[Collection entries]
= Beginning of Section =

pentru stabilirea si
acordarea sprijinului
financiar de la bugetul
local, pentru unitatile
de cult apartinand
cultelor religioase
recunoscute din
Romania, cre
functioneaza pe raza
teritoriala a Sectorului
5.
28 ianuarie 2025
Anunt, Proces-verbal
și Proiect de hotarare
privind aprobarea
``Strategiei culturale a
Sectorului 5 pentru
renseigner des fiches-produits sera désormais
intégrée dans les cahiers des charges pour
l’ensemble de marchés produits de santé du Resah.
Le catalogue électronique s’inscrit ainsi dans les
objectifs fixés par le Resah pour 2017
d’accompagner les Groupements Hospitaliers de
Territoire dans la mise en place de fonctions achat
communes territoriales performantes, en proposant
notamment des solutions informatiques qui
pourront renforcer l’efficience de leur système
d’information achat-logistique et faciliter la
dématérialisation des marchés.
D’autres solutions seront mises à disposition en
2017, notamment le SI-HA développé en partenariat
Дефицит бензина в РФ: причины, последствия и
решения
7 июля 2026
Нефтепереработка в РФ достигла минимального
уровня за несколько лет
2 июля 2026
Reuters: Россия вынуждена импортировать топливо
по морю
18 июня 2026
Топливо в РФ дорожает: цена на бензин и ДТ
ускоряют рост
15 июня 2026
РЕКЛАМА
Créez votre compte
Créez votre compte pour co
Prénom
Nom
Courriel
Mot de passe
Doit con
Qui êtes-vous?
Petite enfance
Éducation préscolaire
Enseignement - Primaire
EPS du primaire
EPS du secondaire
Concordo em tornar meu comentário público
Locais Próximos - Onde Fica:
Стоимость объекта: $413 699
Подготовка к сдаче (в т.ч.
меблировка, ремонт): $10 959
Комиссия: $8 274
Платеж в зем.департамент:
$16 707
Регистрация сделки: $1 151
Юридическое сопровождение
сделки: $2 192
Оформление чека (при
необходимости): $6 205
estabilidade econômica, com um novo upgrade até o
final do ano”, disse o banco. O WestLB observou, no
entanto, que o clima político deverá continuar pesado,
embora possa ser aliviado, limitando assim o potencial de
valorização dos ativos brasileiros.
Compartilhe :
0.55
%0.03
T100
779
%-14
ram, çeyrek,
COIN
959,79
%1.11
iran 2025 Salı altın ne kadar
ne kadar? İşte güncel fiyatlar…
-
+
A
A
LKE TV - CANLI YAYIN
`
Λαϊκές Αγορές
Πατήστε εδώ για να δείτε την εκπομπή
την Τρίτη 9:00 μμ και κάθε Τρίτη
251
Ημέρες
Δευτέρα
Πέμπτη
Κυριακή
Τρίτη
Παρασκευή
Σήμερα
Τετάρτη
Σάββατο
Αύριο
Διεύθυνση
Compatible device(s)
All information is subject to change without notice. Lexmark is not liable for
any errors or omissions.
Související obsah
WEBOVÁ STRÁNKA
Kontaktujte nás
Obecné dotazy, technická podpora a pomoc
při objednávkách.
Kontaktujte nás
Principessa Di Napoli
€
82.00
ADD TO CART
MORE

= End of Section =

■ **Exercise objective**
The expected answer is an exact copy of the lines beginning at the one with "WEBOVÁ STRÁNKA" and running to the end of the entries above.

■ **Solution to the exercise**
WEBOVÁ STRÁNKA
Kontaktujte nás
Obecné dotazy, technická podpora a pomoc
při objednávkách.
Kontaktujte nás
Principessa Di Napoli
€
82.00
ADD TO CART
MORE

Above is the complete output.